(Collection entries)

******

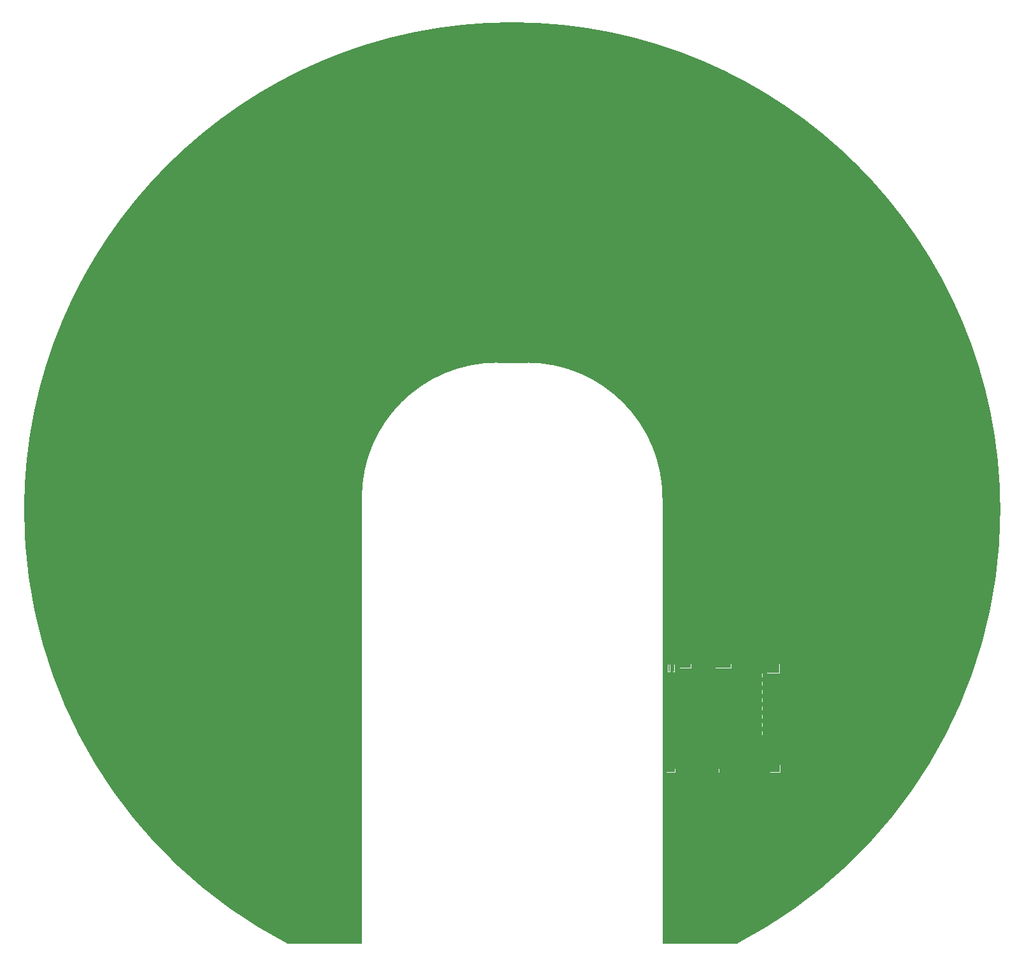
<source format=gbp>
G04 DesignSpark PCB Gerber Version 12.0 Build 5942*
%FSLAX35Y35*%
%MOMM*%
%ADD220R,0.25400X1.04140*%
%ADD17C,0.00001*%
%ADD224R,1.04840X0.49840*%
%ADD219R,1.19840X0.54840*%
%ADD223R,1.49840X0.54840*%
%ADD222R,2.03840X0.54840*%
%ADD225R,1.39840X1.05840*%
%ADD221R,1.69840X1.24840*%
X0Y0D02*
D02*
D17*
X39226240Y45353160D02*
G75*
G03*
X42721570Y39593110I6493710J-20D01*
G01*
X43713650D01*
Y45516760D01*
G75*
G02*
X45520000Y47323110I1806350J0D01*
G01*
X45917500D01*
G75*
G02*
X47723850Y45516760I0J-1806350D01*
G01*
Y45156810D01*
G75*
G02*
X47726350Y45151760I-3850J-5050D01*
G01*
Y39593110D01*
X48718430D01*
G75*
G03*
X52213720Y45353140I-2998470J5760040D01*
G01*
G75*
G03*
X45720000Y51846890I-6493720J0D01*
G01*
G75*
G03*
X39226240Y45353160I0J-6493730D01*
G01*
X47762000Y41922760D02*
X47892000D01*
Y41857760D01*
X47762000D01*
Y41922760D01*
X47786720Y43312510D02*
X47822280D01*
Y43198210D01*
X47786720D01*
Y43312510D01*
X47852720D02*
X47888280D01*
Y43198210D01*
X47852720D01*
Y43312510D01*
X47941000Y43312860D02*
X48101000D01*
Y43247860D01*
X47941000D01*
Y43312860D01*
X48362000Y41917760D02*
X48477000D01*
Y41857760D01*
X48362000D01*
Y41917760D01*
X48422000Y43312860D02*
X48636000D01*
Y43247860D01*
X48422000D01*
Y43312860D01*
X48922000Y42421260D02*
X49052000D01*
Y42356260D01*
X48922000D01*
Y42421260D01*
Y42531360D02*
X49052000D01*
Y42466360D01*
X48922000D01*
Y42531360D01*
Y42641360D02*
X49052000D01*
Y42576360D01*
X48922000D01*
Y42641360D01*
Y42751360D02*
X49052000D01*
Y42686360D01*
X48922000D01*
Y42751360D01*
Y42861360D02*
X49052000D01*
Y42796360D01*
X48922000D01*
Y42861360D01*
Y42971360D02*
X49052000D01*
Y42906360D01*
X48922000D01*
Y42971360D01*
Y43081360D02*
X49052000D01*
Y43016360D01*
X48922000D01*
Y43081360D01*
Y43191360D02*
X49052000D01*
Y43126360D01*
X48922000D01*
Y43191360D01*
X49102000Y43312760D02*
X49282000D01*
Y43177760D01*
X49102000D01*
Y43312760D01*
X49142000Y41973860D02*
X49292000D01*
Y41857860D01*
X49142000D01*
Y41973860D01*
X40226620Y41890260D02*
G36*
X40226620Y41890260D02*
G75*
G03*
X42721570Y39593110I5493380J3462930D01*
G01*
X43713650D01*
Y41890260D01*
X40226620D01*
G37*
X47726350D02*
G36*
X47726350Y41890260D02*
Y39593110D01*
X48718430D01*
G75*
G03*
X51213340Y41890260I-2998600J5760170D01*
G01*
X49292000D01*
Y41857860D01*
X49142000D01*
Y41890260D01*
X48477000D01*
Y41857760D01*
X48362000D01*
Y41890260D01*
X47892000D01*
Y41857760D01*
X47762000D01*
Y41890260D01*
X47726350D01*
G37*
X39942350Y42388760D02*
G36*
X39942350Y42388760D02*
G75*
G03*
X40226620Y41890260I5778660J2964980D01*
G01*
X43713650D01*
Y42388760D01*
X39942350D01*
G37*
X47726350D02*
G36*
X47726350Y42388760D02*
Y41890260D01*
X47762000D01*
Y41922760D01*
X47892000D01*
Y41890260D01*
X48362000D01*
Y41917760D01*
X48477000D01*
Y41890260D01*
X49142000D01*
Y41973860D01*
X49292000D01*
Y41890260D01*
X51213340D01*
G75*
G03*
X51497610Y42388760I-5494390J3463480D01*
G01*
X49052000D01*
Y42356260D01*
X48922000D01*
Y42388760D01*
X47726350D01*
G37*
X39887170Y42498860D02*
G36*
X39887170Y42498860D02*
G75*
G03*
X39942350Y42388760I5836130J2856080D01*
G01*
X43713650D01*
Y42498860D01*
X39887170D01*
G37*
X47726350D02*
G36*
X47726350Y42498860D02*
Y42388760D01*
X48922000D01*
Y42421260D01*
X49052000D01*
Y42388760D01*
X51497610D01*
G75*
G03*
X51552790Y42498860I-5780950J2966180D01*
G01*
X49052000D01*
Y42466360D01*
X48922000D01*
Y42498860D01*
X47726350D01*
G37*
X39834620Y42608860D02*
G36*
X39834620Y42608860D02*
G75*
G03*
X39887170Y42498860I5888930J2745750D01*
G01*
X43713650D01*
Y42608860D01*
X39834620D01*
G37*
X47726350D02*
G36*
X47726350Y42608860D02*
Y42498860D01*
X48922000D01*
Y42531360D01*
X49052000D01*
Y42498860D01*
X51552790D01*
G75*
G03*
X51605340Y42608860I-5836380J2855750D01*
G01*
X49052000D01*
Y42576360D01*
X48922000D01*
Y42608860D01*
X47726350D01*
G37*
X39784560Y42718860D02*
G36*
X39784560Y42718860D02*
G75*
G03*
X39834620Y42608860I5937180J2635570D01*
G01*
X43713650D01*
Y42718860D01*
X39784560D01*
G37*
X47726350D02*
G36*
X47726350Y42718860D02*
Y42608860D01*
X48922000D01*
Y42641360D01*
X49052000D01*
Y42608860D01*
X51605340D01*
G75*
G03*
X51655390Y42718860I-5887130J2745030D01*
G01*
X49052000D01*
Y42686360D01*
X48922000D01*
Y42718860D01*
X47726350D01*
G37*
X39736950Y42828860D02*
G36*
X39736950Y42828860D02*
G75*
G03*
X39784560Y42718860I5986300J2525680D01*
G01*
X43713650D01*
Y42828860D01*
X39736950D01*
G37*
X47726350D02*
G36*
X47726350Y42828860D02*
Y42718860D01*
X48922000D01*
Y42751360D01*
X49052000D01*
Y42718860D01*
X51655390D01*
G75*
G03*
X51703000Y42828860I-5938690J2635680D01*
G01*
X49052000D01*
Y42796360D01*
X48922000D01*
Y42828860D01*
X47726350D01*
G37*
X39691730Y42938860D02*
G36*
X39691730Y42938860D02*
G75*
G03*
X39736950Y42828860I6030580J2414820D01*
G01*
X43713650D01*
Y42938860D01*
X39691730D01*
G37*
X47726350D02*
G36*
X47726350Y42938860D02*
Y42828860D01*
X48922000D01*
Y42861360D01*
X49052000D01*
Y42828860D01*
X51703000D01*
G75*
G03*
X51748230Y42938860I-5985350J2525370D01*
G01*
X49052000D01*
Y42906360D01*
X48922000D01*
Y42938860D01*
X47726350D01*
G37*
X39648830Y43048860D02*
G36*
X39648830Y43048860D02*
G75*
G03*
X39691730Y42938860I6075590J2306120D01*
G01*
X43713650D01*
Y43048860D01*
X39648830D01*
G37*
X47726350D02*
G36*
X47726350Y43048860D02*
Y42938860D01*
X48922000D01*
Y42971360D01*
X49052000D01*
Y42938860D01*
X51748230D01*
G75*
G03*
X51791130Y43048860I-6032690J2416120D01*
G01*
X49052000D01*
Y43016360D01*
X48922000D01*
Y43048860D01*
X47726350D01*
G37*
X39608210Y43158860D02*
G36*
X39608210Y43158860D02*
G75*
G03*
X39648830Y43048860I6115440J2195770D01*
G01*
X43713650D01*
Y43158860D01*
X39608210D01*
G37*
X47726350D02*
G36*
X47726350Y43158860D02*
Y43048860D01*
X48922000D01*
Y43081360D01*
X49052000D01*
Y43048860D01*
X51791130D01*
G75*
G03*
X51831750Y43158860I-6074820J2305770D01*
G01*
X49052000D01*
Y43126360D01*
X48922000D01*
Y43158860D01*
X47726350D01*
G37*
X39574420Y43255360D02*
G36*
X39574420Y43255360D02*
G75*
G03*
X39608210Y43158860I6146530J2098070D01*
G01*
X43713650D01*
Y43255360D01*
X39574420D01*
G37*
X47726350D02*
G36*
X47726350Y43255360D02*
Y43158860D01*
X48922000D01*
Y43191360D01*
X49052000D01*
Y43158860D01*
X51831750D01*
G75*
G03*
X51865540Y43255360I-6112740J2194570D01*
G01*
X49282000D01*
Y43177760D01*
X49102000D01*
Y43255360D01*
X48636000D01*
Y43247860D01*
X48422000D01*
Y43255360D01*
X48101000D01*
Y43247860D01*
X47941000D01*
Y43255360D01*
X47888280D01*
Y43198210D01*
X47852720D01*
Y43255360D01*
X47822280D01*
Y43198210D01*
X47786720D01*
Y43255360D01*
X47726350D01*
G37*
X39226240Y45353160D02*
G36*
X39226240Y45353160D02*
Y45353140D01*
G75*
G03*
X39574420Y43255360I6493830J30D01*
G01*
X43713650D01*
Y45516760D01*
G75*
G02*
X45520000Y47323110I1806350J0D01*
G01*
X45917500D01*
G75*
G02*
X47723850Y45516760I0J-1806350D01*
G01*
Y45156810D01*
G75*
G02*
X47726350Y45151760I-3850J-5050D01*
G01*
Y43255360D01*
X47786720D01*
Y43312510D01*
X47822280D01*
Y43255360D01*
X47852720D01*
Y43312510D01*
X47888280D01*
Y43255360D01*
X47941000D01*
Y43312860D01*
X48101000D01*
Y43255360D01*
X48422000D01*
Y43312860D01*
X48636000D01*
Y43255360D01*
X49102000D01*
Y43312760D01*
X49282000D01*
Y43255360D01*
X51865540D01*
G75*
G03*
X52213720Y45353140I-6145650J2097810D01*
G01*
G75*
G03*
X45720000Y51846890I-6493790J-40D01*
G01*
G75*
G03*
X39226240Y45353160I40J-6493800D01*
G01*
G37*
D02*
D219*
X47827000Y41890260D03*
X48987000Y42388760D03*
Y42498860D03*
Y42608860D03*
Y42718860D03*
Y42828860D03*
Y42938860D03*
Y43048860D03*
Y43158860D03*
D02*
D220*
X47804500Y43255360D03*
X47870500D03*
D02*
D221*
X49192000Y43245260D03*
D02*
D222*
X48529000Y43280360D03*
D02*
D223*
X48021000D03*
D02*
D224*
X48419500Y41887760D03*
D02*
D225*
X49217000Y41915860D03*
X0Y0D02*
M02*

</source>
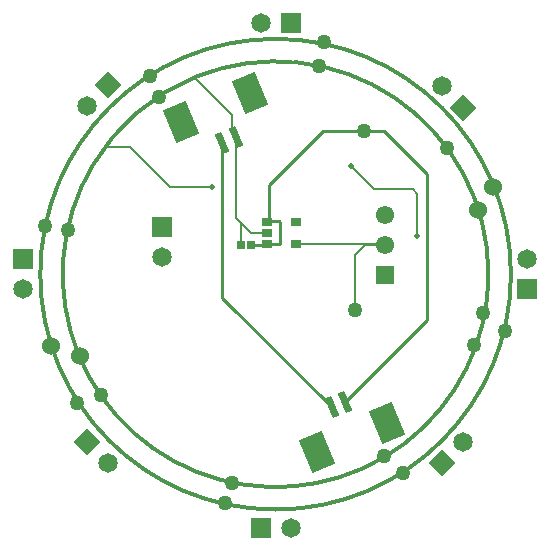
<source format=gbl>
G04 Layer_Physical_Order=2*
G04 Layer_Color=11436288*
%FSLAX25Y25*%
%MOIN*%
G70*
G01*
G75*
%ADD11R,0.02677X0.02520*%
%ADD26C,0.01000*%
%ADD27C,0.00787*%
%ADD29C,0.06102*%
%ADD30R,0.06102X0.06102*%
%ADD31R,0.06500X0.06500*%
%ADD32C,0.06500*%
%ADD33R,0.06500X0.06500*%
%ADD34C,0.06000*%
%ADD35P,0.09192X4X180.0*%
%ADD36P,0.09192X4X90.0*%
%ADD37C,0.05000*%
%ADD38C,0.02000*%
%ADD39C,0.01394*%
G04:AMPARAMS|DCode=40|XSize=23.62mil|YSize=70.87mil|CornerRadius=0mil|HoleSize=0mil|Usage=FLASHONLY|Rotation=202.500|XOffset=0mil|YOffset=0mil|HoleType=Round|Shape=Rectangle|*
%AMROTATEDRECTD40*
4,1,4,-0.00265,0.03726,0.02447,-0.02822,0.00265,-0.03726,-0.02447,0.02822,-0.00265,0.03726,0.0*
%
%ADD40ROTATEDRECTD40*%

G04:AMPARAMS|DCode=41|XSize=82.68mil|YSize=118.11mil|CornerRadius=0mil|HoleSize=0mil|Usage=FLASHONLY|Rotation=202.500|XOffset=0mil|YOffset=0mil|HoleType=Round|Shape=Rectangle|*
%AMROTATEDRECTD41*
4,1,4,0.01559,0.07038,0.06079,-0.03874,-0.01559,-0.07038,-0.06079,0.03874,0.01559,0.07038,0.0*
%
%ADD41ROTATEDRECTD41*%

%ADD42R,0.03543X0.02559*%
D11*
X283701Y324803D02*
D03*
X287165D02*
D03*
D26*
X345669Y299606D02*
Y348425D01*
X331496Y362598D02*
X345669Y348425D01*
X324803Y362598D02*
X331496D01*
X292913Y332480D02*
Y344587D01*
X310925Y362598D01*
X324803D01*
X292913Y325000D02*
X296654D01*
Y332480D01*
X296457Y332677D02*
X296654Y332480D01*
X293110Y332677D02*
X296457D01*
X277559Y306956D02*
X313957Y270558D01*
X277559Y306956D02*
Y358661D01*
X318504Y272441D02*
X345669Y299606D01*
X287165Y324803D02*
X292323D01*
X292520Y325000D01*
D27*
X342520Y327953D02*
Y341732D01*
X340945Y343307D02*
X342520Y341732D01*
X324961Y324567D02*
X331890D01*
X321654Y321260D02*
X324961Y324567D01*
X321654Y303150D02*
Y321260D01*
X327953Y343307D02*
X340945D01*
X320276Y350984D02*
X327953Y343307D01*
X302362Y325000D02*
X331457D01*
X260170Y343898D02*
X274213D01*
X246864Y357204D02*
X260170Y343898D01*
X238512Y357204D02*
X246864D01*
X280709Y361942D02*
X282106Y360545D01*
X280709Y361942D02*
Y368110D01*
X268856Y379963D02*
X280709Y368110D01*
X268856Y379963D02*
Y380813D01*
X287008Y328740D02*
X292913D01*
X282106Y333642D02*
Y360545D01*
X283701Y324803D02*
Y332047D01*
X282106Y333642D02*
X283701Y332047D01*
X287008Y328740D01*
D29*
X331890Y334567D02*
D03*
Y324567D02*
D03*
D30*
Y314567D02*
D03*
D31*
X257480Y330591D02*
D03*
X379134Y309961D02*
D03*
X211024Y319961D02*
D03*
D32*
X257480Y320590D02*
D03*
X290276Y398819D02*
D03*
X350795Y377551D02*
D03*
X379134Y319961D02*
D03*
X357866Y259047D02*
D03*
X300276Y230315D02*
D03*
X239362Y251976D02*
D03*
X211024Y309961D02*
D03*
X232291Y370874D02*
D03*
D33*
X300276Y398819D02*
D03*
X290276Y230315D02*
D03*
D34*
X367717Y344094D02*
D03*
X362598Y336221D02*
D03*
X229921Y287795D02*
D03*
X220472Y290945D02*
D03*
D35*
X357866Y370480D02*
D03*
X232291Y259047D02*
D03*
D36*
X350795Y251976D02*
D03*
X239362Y377945D02*
D03*
D37*
X364567Y301969D02*
D03*
X371654Y296063D02*
D03*
X361417Y291339D02*
D03*
X337795Y248819D02*
D03*
X331496Y254331D02*
D03*
X280709Y245276D02*
D03*
X278346Y238583D02*
D03*
X237008Y274803D02*
D03*
X229134Y272047D02*
D03*
X225984Y329528D02*
D03*
X218504Y331102D02*
D03*
X256299Y374016D02*
D03*
X253543Y381102D02*
D03*
X311417Y392520D02*
D03*
X352362Y357087D02*
D03*
X309842Y384252D02*
D03*
X321654Y303150D02*
D03*
X324803Y362598D02*
D03*
D38*
X274213Y343898D02*
D03*
X342520Y327559D02*
D03*
X320276Y350984D02*
D03*
D39*
X373720Y314961D02*
G03*
X373720Y314961I-78444J0D01*
G01*
X234260Y351177D02*
G03*
X366230Y314961I61016J-36216D01*
G01*
X268856Y380813D02*
G03*
X234260Y351177I26420J-65852D01*
G01*
X366230Y314961D02*
G03*
X268856Y380813I-70955J0D01*
G01*
D40*
X318504Y272441D02*
D03*
X313957Y270558D02*
D03*
X277559Y358661D02*
D03*
X282106Y360545D02*
D03*
D41*
X309202Y255804D02*
D03*
X332299Y265371D02*
D03*
X286861Y375299D02*
D03*
X263764Y365732D02*
D03*
D42*
X301969Y325000D02*
D03*
Y332480D02*
D03*
X292520Y332480D02*
D03*
Y328740D02*
D03*
Y325000D02*
D03*
M02*

</source>
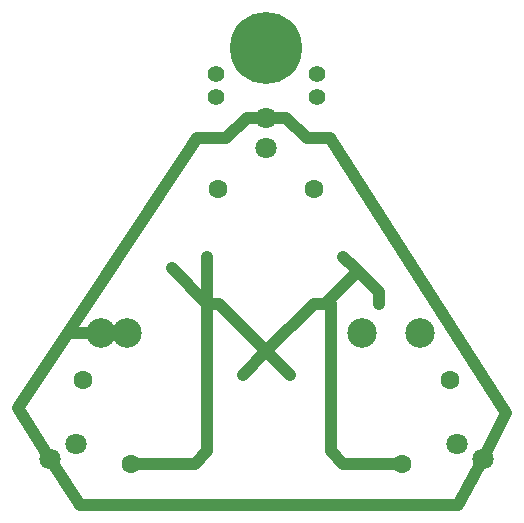
<source format=gtl>
%TF.GenerationSoftware,KiCad,Pcbnew,4.0.6-e0-6349~53~ubuntu16.04.1*%
%TF.CreationDate,2017-05-19T13:32:49+05:30*%
%TF.ProjectId,MAP4,4D4150342E6B696361645F7063620000,1*%
%TF.FileFunction,Copper,L1,Top,Signal*%
%FSLAX46Y46*%
G04 Gerber Fmt 4.6, Leading zero omitted, Abs format (unit mm)*
G04 Created by KiCad (PCBNEW 4.0.6-e0-6349~53~ubuntu16.04.1) date Fri May 19 13:32:49 2017*
%MOMM*%
%LPD*%
G01*
G04 APERTURE LIST*
%ADD10C,0.050800*%
%ADD11C,6.096000*%
%ADD12C,1.600000*%
%ADD13C,1.400000*%
%ADD14C,2.500000*%
%ADD15C,1.800000*%
%ADD16C,1.000000*%
G04 APERTURE END LIST*
D10*
D11*
X150000000Y-75850000D03*
D12*
X154064000Y-87750000D03*
X145936000Y-87750000D03*
X134468000Y-103980473D03*
X138532000Y-111019527D03*
X165532000Y-103980473D03*
X161468000Y-111019527D03*
D13*
X145750000Y-80000000D03*
X145750000Y-78000000D03*
X154250000Y-80000000D03*
X154250000Y-78000000D03*
D14*
X158100000Y-100000000D03*
X138200000Y-100000000D03*
X136000000Y-100000000D03*
X163000000Y-100000000D03*
D15*
X131650148Y-110635000D03*
X133849852Y-109365000D03*
X168349852Y-110635000D03*
X166150148Y-109365000D03*
X150000000Y-81730000D03*
X150000000Y-84270000D03*
D16*
X150000000Y-81730000D02*
X148370000Y-81730000D01*
X148370000Y-81730000D02*
X146600000Y-83500000D01*
X146600000Y-83500000D02*
X144100990Y-83499999D01*
X144100990Y-83499999D02*
X133203435Y-100000000D01*
X150000000Y-81730000D02*
X151630000Y-81730000D01*
X151630000Y-81730000D02*
X153400000Y-83500000D01*
X153400000Y-83500000D02*
X155370000Y-83500000D01*
X155370000Y-83500000D02*
X170250000Y-106750000D01*
X170250000Y-106750000D02*
X168349852Y-110635000D01*
X136000000Y-100000000D02*
X134232234Y-100000000D01*
X134232234Y-100000000D02*
X133203435Y-100000000D01*
X133203435Y-100000000D02*
X129005001Y-106356852D01*
X129005001Y-106356852D02*
X131650148Y-110635000D01*
X168349852Y-110635000D02*
X166250000Y-114500000D01*
X166250000Y-114500000D02*
X134250000Y-114500000D01*
X134250000Y-114500000D02*
X131650148Y-110635000D01*
X159500000Y-96500000D02*
X159500000Y-97500000D01*
X159000000Y-96000000D02*
X159500000Y-96500000D01*
X157500000Y-94500000D02*
X159000000Y-96000000D01*
X157500000Y-94500000D02*
X156500000Y-93500000D01*
X157500000Y-95000000D02*
X157500000Y-94500000D01*
X145000000Y-97500000D02*
X142000000Y-94500000D01*
X155000000Y-97500000D02*
X155500000Y-97500000D01*
X154000000Y-97500000D02*
X155000000Y-97500000D01*
X155000000Y-97500000D02*
X157500000Y-95000000D01*
X150000000Y-101500000D02*
X148000000Y-103500000D01*
X150000000Y-101500000D02*
X152000000Y-103500000D01*
X145000000Y-97500000D02*
X146000000Y-97500000D01*
X156519527Y-111019527D02*
X161468000Y-111019527D01*
X146000000Y-97500000D02*
X150000000Y-101500000D01*
X150000000Y-101500000D02*
X154000000Y-97500000D01*
X155500000Y-97500000D02*
X155500000Y-110000000D01*
X155500000Y-110000000D02*
X156519527Y-111019527D01*
X145000000Y-97500000D02*
X145000000Y-93500000D01*
X145000000Y-110000000D02*
X145000000Y-97500000D01*
X143980473Y-111019527D02*
X145000000Y-110000000D01*
X138532000Y-111019527D02*
X143980473Y-111019527D01*
M02*

</source>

******

| Description of the task |
Go through the records above and report how many lines contain "APERTURE". Write the number only.

| Solution to this exercise |
2